In a story of friendship, family and entrepreneurial wizardry, Cas Lester deftly navigates the trials and tribulations of girlhood, and examines with the lightest of touches and gentle humour the thorny and compelling issues of integration, belonging and identity.
‘Kick’ by Mitch Johnson
Budi’s plan is simple…
He’s going to be a star, instead of sweating over each football boot he makes, each stitch he sews, each box he packages. He’s going to play for the greatest team on earth, rather than in the square behind the factory where he works.

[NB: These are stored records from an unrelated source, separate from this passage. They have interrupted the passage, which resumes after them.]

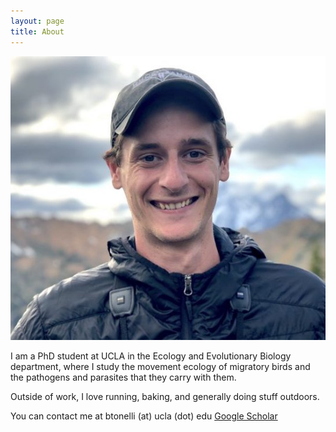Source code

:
 ```yaml
---
layout: page
title: About
---
```

<img src="/Ben_Prof_Pic_crop.jpeg" />

I am a PhD student at UCLA in the Ecology and Evolutionary Biology department, where I study the movement ecology of migratory birds and the pathogens and parasites that they carry with them.

Outside of work, I love running, baking, and generally doing stuff outdoors.

You can contact me at btonelli (at) ucla (dot) edu
<a href="https://scholar.google.com/citations?user=KFxgef4AAAAJ&hl=en">Google Scholar</a>
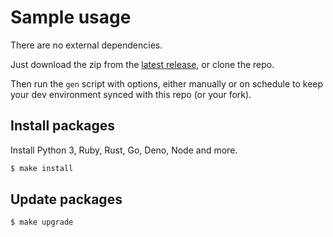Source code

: # Sample usage

There are no external dependencies.

Just download the zip from the [latest release](https://github.com/MichaelCurrin/os-genesis/tags), or clone the repo.

Then run the `gen` script with options, either manually or on schedule to keep your dev environment synced with this repo (or your fork).


## Install packages

Install Python 3, Ruby, Rust, Go, Deno, Node and more.

```sh
$ make install
```


## Update packages

```sh
$ make upgrade
```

But one unlucky kick brings Budi’s world crashing down, because now he owes the Dragon, the most dangerous man in all Jakarta. Soon it isn’t only Budi’s dreams at stake, but his life.

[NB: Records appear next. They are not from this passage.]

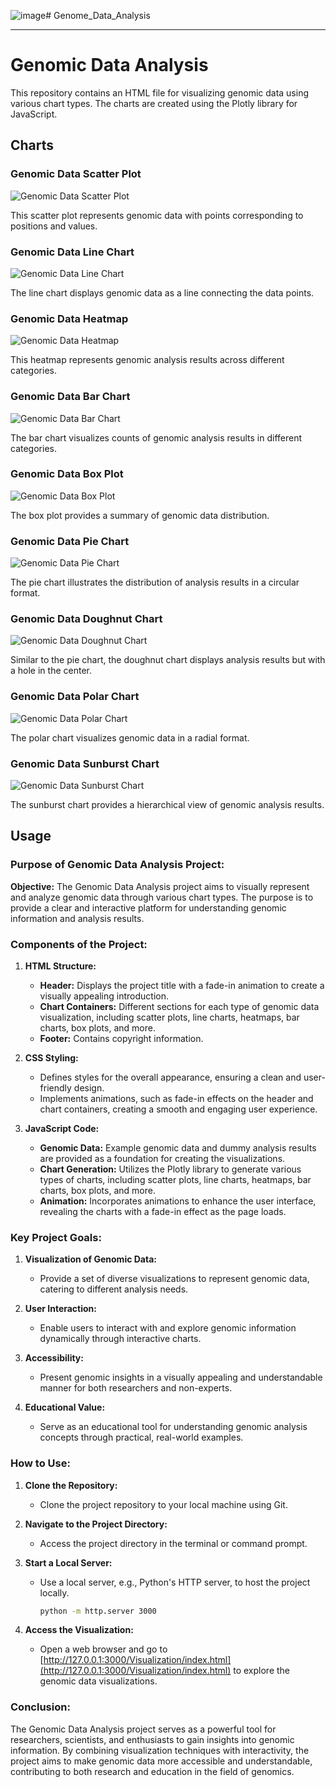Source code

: ![image](https://github.com/Rachel2705/Genome_Data_Analysis/assets/136056290/51cd6b73-2377-4f4f-8cbb-cf130afa92c5)# Genome_Data_Analysis

---

# Genomic Data Analysis

This repository contains an HTML file for visualizing genomic data using various chart types. The charts are created using the Plotly library for JavaScript.

## Charts

### Genomic Data Scatter Plot
![Genomic Data Scatter Plot](https://github.com/Rachel2705/Genome_Data_Analysis/blob/main/newplot%20(1).png)

This scatter plot represents genomic data with points corresponding to positions and values.

### Genomic Data Line Chart
![Genomic Data Line Chart](https://github.com/Rachel2705/Genome_Data_Analysis/blob/main/newplot%20(2).png)

The line chart displays genomic data as a line connecting the data points.

### Genomic Data Heatmap
![Genomic Data Heatmap](https://github.com/Rachel2705/Genome_Data_Analysis/blob/main/newplot.png)

This heatmap represents genomic analysis results across different categories.

### Genomic Data Bar Chart
![Genomic Data Bar Chart](https://github.com/Rachel2705/Genome_Data_Analysis/blob/main/newplot(3).png)

The bar chart visualizes counts of genomic analysis results in different categories.

### Genomic Data Box Plot
![Genomic Data Box Plot](https://github.com/Rachel2705/Genome_Data_Analysis/blob/main/newplot(4).png)

The box plot provides a summary of genomic data distribution.

### Genomic Data Pie Chart
![Genomic Data Pie Chart](https://github.com/Rachel2705/Genome_Data_Analysis/blob/main/newplot(5).png)

The pie chart illustrates the distribution of analysis results in a circular format.

### Genomic Data Doughnut Chart
![Genomic Data Doughnut Chart](https://github.com/Rachel2705/Genome_Data_Analysis/blob/main/newplot(6).png)

Similar to the pie chart, the doughnut chart displays analysis results but with a hole in the center.

### Genomic Data Polar Chart
![Genomic Data Polar Chart](https://github.com/Rachel2705/Genome_Data_Analysis/blob/main/newplot(7).png)

The polar chart visualizes genomic data in a radial format.

### Genomic Data Sunburst Chart
![Genomic Data Sunburst Chart](https://github.com/Rachel2705/Genome_Data_Analysis/blob/main/newplot(8).png)

The sunburst chart provides a hierarchical view of genomic analysis results.

## Usage

### Purpose of Genomic Data Analysis Project:

**Objective:**
The Genomic Data Analysis project aims to visually represent and analyze genomic data through various chart types. The purpose is to provide a clear and interactive platform for understanding genomic information and analysis results.

### Components of the Project:

1. **HTML Structure:**
   - **Header:** Displays the project title with a fade-in animation to create a visually appealing introduction.
   - **Chart Containers:** Different sections for each type of genomic data visualization, including scatter plots, line charts, heatmaps, bar charts, box plots, and more.
   - **Footer:** Contains copyright information.

2. **CSS Styling:**
   - Defines styles for the overall appearance, ensuring a clean and user-friendly design.
   - Implements animations, such as fade-in effects on the header and chart containers, creating a smooth and engaging user experience.

3. **JavaScript Code:**
   - **Genomic Data:** Example genomic data and dummy analysis results are provided as a foundation for creating the visualizations.
   - **Chart Generation:** Utilizes the Plotly library to generate various types of charts, including scatter plots, line charts, heatmaps, bar charts, box plots, and more.
   - **Animation:** Incorporates animations to enhance the user interface, revealing the charts with a fade-in effect as the page loads.

### Key Project Goals:

1. **Visualization of Genomic Data:**
   - Provide a set of diverse visualizations to represent genomic data, catering to different analysis needs.

2. **User Interaction:**
   - Enable users to interact with and explore genomic information dynamically through interactive charts.

3. **Accessibility:**
   - Present genomic insights in a visually appealing and understandable manner for both researchers and non-experts.

4. **Educational Value:**
   - Serve as an educational tool for understanding genomic analysis concepts through practical, real-world examples.

### How to Use:

1. **Clone the Repository:**
   - Clone the project repository to your local machine using Git.

2. **Navigate to the Project Directory:**
   - Access the project directory in the terminal or command prompt.

3. **Start a Local Server:**
   - Use a local server, e.g., Python's HTTP server, to host the project locally.
     ```bash
     python -m http.server 3000
     ```

4. **Access the Visualization:**
   - Open a web browser and go to [http://127.0.0.1:3000/Visualization/index.html](http://127.0.0.1:3000/Visualization/index.html) to explore the genomic data visualizations.

### Conclusion:

The Genomic Data Analysis project serves as a powerful tool for researchers, scientists, and enthusiasts to gain insights into genomic information. By combining visualization techniques with interactivity, the project aims to make genomic data more accessible and understandable, contributing to both research and education in the field of genomics.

A story about dreaming big, about hope and heroes, and never letting anything stand in your way…
‘The Black Lotus — The Samurai Wars’ by Kieran Fanning
Ghost, Cormac and Kate are junior recruits of the Black Lotus, a school for ninjas – they are not like other kids. Ghost can turn invisible, Cormac can run up walls and Kate can talk to animals — all abilities which make them perfect recruits for the Black Lotus, a training school for ninjas.
But when the Moon Sword – a source of unimaginable power – is stolen by samurai, the three must put their new skills to the test and battle through sixteenth-century Japan plus present-day New York to stop a power-hungry shogun from destroying the city.
‘Two Truths and a Lie’ by Ammi-Joan Paquette & Laurie Ann Thompson
‘Two Truths and a Lie’ is the first book in a fascinating new series that presents some of the most crazy-but-true stories about the living world as well as a handful of stories that are too crazy to be true – and asks readers to separate facts from fakes!
Did you know that there is a fungus that can control the mind of an ant and make it do its bidding? Would you believe there is such a thing as a corpse flower – a ten-foot-tall plant with a blossom that smells like a zombie? How about a species of octopus that doesn’t live in water but rather lurks in trees in the Pacific Northwest?
Every story in this book is strange and astounding. But not all of them are real. Just like the old game in this book’s title, two out of every three stories are completely true and one is an outright lie. Can you guess which? It’s not going to be easy. Some false stories are based on truth, and some of the true stories are just plain unbelievable. And they’re all accompanied by dozens of photos, maps, and illustrations. Amaze yourself and trick your friends as you sort out the fakes from the facts!
‘What Elephants Know’ by Eric Dinerstein
Abandoned in the jungle of the Nepalese Borderlands, two-year-old Nandu is found living under the protective watch of a pack of wild dogs. From his mysterious beginnings, fate delivers him to the King’s elephant stable, where he is raised by unlikely parents-the wise head of the stable, Subba-sahib, and Devi Kali, a fierce and affectionate female elephant.
When the king’s government threatens to close the stable, Nandu, now twelve, searches for a way to save his family and community. A plan to reinvent the elephant stable could be the answer. But to succeed, they’ll need a great tusker. Their future is in Nandu’s hands as he sets out to find a bull elephant and bring him back to the Borderlands.
In simple poetic prose, author Eric Dinerstein brings to life Nepal’s breath-taking jungle wildlife and rural culture, as seen through the eyes of a young outcast, struggling to find his place in the world.